### Dataset entries
• • • • • • •

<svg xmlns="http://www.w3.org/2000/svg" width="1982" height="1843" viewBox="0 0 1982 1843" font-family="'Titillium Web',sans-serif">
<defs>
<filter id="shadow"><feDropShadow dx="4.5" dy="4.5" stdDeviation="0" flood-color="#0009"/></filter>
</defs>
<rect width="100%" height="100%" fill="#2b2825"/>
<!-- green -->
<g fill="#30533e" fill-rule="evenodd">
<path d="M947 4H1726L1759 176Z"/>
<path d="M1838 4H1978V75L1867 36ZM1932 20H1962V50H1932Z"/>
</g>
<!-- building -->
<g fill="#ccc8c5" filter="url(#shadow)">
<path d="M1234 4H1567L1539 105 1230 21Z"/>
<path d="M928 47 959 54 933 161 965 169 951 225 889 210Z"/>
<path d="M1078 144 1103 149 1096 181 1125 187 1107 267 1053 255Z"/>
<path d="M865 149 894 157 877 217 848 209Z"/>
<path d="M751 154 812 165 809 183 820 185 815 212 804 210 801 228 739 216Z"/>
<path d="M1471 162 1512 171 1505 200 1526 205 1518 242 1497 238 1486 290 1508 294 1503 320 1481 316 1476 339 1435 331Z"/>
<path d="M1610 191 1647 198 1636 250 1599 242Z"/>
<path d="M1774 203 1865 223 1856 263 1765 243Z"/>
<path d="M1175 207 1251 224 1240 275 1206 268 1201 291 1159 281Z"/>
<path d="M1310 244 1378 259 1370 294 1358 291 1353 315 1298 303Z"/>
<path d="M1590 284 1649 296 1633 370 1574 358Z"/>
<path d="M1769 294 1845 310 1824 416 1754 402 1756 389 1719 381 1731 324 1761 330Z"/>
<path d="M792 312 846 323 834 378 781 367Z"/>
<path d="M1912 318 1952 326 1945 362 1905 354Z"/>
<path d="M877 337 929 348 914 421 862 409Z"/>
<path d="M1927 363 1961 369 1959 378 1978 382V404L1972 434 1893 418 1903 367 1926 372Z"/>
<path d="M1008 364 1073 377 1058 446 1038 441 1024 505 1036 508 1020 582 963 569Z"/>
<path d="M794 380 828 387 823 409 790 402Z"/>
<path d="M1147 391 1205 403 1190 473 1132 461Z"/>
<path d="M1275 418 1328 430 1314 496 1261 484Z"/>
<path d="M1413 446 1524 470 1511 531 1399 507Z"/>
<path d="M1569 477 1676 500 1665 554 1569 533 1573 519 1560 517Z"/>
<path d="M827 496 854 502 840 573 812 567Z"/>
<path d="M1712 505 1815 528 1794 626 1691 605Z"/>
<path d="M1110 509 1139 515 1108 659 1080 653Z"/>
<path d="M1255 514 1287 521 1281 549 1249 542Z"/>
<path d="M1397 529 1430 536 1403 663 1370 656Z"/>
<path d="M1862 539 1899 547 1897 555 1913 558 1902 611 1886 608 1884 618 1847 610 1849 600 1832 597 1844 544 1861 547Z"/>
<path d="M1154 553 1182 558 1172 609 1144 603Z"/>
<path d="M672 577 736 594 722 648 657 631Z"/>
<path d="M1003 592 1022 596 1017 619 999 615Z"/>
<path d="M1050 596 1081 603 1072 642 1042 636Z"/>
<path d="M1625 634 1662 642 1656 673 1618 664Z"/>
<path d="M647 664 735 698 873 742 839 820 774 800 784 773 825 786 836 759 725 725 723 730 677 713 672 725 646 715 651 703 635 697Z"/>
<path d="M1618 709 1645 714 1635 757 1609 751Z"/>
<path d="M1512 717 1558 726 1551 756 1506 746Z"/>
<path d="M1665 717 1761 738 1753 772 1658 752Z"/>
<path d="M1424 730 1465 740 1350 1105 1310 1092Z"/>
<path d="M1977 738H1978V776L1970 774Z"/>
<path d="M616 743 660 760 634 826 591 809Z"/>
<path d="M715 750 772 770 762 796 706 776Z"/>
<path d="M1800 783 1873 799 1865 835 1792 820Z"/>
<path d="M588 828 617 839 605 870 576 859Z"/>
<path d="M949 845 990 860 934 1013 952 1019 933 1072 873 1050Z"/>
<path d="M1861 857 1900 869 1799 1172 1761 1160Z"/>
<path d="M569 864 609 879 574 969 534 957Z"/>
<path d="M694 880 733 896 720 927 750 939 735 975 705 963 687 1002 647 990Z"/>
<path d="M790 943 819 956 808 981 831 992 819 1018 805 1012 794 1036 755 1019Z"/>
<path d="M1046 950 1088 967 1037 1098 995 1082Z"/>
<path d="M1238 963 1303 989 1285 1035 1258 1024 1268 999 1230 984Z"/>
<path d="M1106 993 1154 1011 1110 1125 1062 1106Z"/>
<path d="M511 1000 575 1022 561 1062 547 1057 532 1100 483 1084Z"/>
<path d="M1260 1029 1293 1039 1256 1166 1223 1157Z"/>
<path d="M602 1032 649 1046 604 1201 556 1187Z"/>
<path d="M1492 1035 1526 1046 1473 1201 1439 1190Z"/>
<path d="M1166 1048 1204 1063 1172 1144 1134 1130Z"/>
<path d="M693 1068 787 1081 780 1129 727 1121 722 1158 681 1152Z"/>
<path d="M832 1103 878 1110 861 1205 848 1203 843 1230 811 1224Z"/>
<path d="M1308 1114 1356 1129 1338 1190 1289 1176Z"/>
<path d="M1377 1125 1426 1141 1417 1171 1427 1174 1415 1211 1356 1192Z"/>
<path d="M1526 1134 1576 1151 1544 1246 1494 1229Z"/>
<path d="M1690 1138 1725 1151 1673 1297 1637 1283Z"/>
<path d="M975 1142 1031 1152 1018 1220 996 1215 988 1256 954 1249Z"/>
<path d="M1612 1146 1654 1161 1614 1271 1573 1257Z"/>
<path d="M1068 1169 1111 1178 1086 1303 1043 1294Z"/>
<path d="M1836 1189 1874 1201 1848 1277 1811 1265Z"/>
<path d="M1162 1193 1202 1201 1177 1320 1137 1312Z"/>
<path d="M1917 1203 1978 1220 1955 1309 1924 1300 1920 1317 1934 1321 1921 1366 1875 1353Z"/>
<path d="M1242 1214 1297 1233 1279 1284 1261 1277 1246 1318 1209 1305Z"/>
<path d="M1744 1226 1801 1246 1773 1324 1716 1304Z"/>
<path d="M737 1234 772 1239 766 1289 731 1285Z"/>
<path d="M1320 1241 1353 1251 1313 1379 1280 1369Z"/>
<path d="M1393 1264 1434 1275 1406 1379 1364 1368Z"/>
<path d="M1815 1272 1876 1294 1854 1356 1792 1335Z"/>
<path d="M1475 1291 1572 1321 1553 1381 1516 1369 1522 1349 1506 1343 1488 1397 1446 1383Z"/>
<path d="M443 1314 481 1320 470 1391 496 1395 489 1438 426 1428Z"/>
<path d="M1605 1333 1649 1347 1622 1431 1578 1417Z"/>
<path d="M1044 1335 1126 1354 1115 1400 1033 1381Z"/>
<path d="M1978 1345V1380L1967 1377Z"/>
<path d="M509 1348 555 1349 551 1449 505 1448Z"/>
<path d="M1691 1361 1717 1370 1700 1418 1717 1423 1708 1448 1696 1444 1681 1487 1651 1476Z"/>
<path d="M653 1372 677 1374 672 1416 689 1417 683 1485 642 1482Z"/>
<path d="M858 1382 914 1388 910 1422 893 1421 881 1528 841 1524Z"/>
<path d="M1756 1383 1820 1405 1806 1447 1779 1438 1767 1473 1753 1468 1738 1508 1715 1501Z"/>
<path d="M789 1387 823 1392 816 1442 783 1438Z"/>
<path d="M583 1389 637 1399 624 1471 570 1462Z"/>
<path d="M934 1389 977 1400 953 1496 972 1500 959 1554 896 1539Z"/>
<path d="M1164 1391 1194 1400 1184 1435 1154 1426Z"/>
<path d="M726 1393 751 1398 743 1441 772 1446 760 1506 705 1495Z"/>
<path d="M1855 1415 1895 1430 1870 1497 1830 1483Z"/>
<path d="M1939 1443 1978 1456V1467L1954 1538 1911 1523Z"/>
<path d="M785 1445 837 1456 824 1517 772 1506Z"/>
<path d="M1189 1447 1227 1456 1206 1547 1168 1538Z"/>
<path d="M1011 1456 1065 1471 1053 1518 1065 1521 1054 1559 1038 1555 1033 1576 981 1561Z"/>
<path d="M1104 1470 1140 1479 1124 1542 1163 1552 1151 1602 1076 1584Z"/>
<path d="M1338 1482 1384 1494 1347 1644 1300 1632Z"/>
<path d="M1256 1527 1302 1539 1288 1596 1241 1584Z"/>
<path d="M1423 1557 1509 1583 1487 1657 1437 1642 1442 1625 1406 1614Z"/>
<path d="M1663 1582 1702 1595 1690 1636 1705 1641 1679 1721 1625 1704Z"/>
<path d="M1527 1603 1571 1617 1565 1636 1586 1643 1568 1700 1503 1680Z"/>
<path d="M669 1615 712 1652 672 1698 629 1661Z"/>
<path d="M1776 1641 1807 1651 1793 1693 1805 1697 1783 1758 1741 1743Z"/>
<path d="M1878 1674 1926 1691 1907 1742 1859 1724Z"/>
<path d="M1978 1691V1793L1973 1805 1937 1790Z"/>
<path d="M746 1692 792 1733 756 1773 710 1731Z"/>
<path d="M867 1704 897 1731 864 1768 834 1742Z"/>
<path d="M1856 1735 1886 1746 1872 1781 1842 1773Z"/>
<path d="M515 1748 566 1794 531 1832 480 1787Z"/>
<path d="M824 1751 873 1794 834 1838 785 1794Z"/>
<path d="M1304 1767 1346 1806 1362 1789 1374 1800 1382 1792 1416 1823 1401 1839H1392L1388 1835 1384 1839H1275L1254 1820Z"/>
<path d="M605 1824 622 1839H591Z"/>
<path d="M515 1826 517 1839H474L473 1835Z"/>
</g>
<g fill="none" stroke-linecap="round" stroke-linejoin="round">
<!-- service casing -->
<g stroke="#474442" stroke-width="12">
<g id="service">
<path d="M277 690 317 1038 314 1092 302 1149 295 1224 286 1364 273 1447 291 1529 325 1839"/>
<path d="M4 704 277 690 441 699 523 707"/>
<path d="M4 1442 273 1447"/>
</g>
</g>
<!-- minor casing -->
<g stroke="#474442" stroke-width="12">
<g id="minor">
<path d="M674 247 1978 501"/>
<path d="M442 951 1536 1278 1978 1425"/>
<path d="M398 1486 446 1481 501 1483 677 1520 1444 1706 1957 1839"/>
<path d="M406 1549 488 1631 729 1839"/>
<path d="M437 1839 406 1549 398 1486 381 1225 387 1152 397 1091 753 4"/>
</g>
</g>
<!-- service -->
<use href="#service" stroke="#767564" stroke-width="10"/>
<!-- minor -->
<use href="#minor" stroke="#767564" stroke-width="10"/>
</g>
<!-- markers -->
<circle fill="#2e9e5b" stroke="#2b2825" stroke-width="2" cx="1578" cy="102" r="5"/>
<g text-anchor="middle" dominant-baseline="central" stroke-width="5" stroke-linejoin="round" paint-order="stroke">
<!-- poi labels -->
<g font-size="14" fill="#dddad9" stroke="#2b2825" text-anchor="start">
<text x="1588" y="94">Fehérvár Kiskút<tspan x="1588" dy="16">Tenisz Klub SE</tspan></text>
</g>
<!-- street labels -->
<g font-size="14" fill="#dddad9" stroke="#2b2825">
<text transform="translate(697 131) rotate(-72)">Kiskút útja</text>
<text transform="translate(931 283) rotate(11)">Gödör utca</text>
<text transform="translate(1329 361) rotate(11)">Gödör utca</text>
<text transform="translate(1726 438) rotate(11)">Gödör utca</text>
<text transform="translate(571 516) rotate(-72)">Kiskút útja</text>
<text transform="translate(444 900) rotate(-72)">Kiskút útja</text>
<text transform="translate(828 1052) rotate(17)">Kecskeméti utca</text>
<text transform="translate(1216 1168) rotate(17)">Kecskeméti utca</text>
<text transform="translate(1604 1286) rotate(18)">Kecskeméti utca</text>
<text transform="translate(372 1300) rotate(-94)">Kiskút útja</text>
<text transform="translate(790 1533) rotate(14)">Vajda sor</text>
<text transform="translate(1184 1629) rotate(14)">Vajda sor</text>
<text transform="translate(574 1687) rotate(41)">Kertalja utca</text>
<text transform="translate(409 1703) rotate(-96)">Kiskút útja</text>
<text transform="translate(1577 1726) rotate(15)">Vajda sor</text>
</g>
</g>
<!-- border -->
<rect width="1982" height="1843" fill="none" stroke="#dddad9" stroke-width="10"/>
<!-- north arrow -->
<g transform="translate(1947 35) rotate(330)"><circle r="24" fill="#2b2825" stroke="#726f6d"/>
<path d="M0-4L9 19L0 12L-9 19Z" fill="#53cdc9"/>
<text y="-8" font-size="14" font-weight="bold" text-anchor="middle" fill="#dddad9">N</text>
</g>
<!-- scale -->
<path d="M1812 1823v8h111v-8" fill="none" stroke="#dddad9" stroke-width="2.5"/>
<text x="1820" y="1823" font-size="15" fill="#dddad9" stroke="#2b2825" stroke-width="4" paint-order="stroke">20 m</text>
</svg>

• • • • • • •

### Task statement
Note how many lines above hold "middle" and give that figure alone.

### Task response
2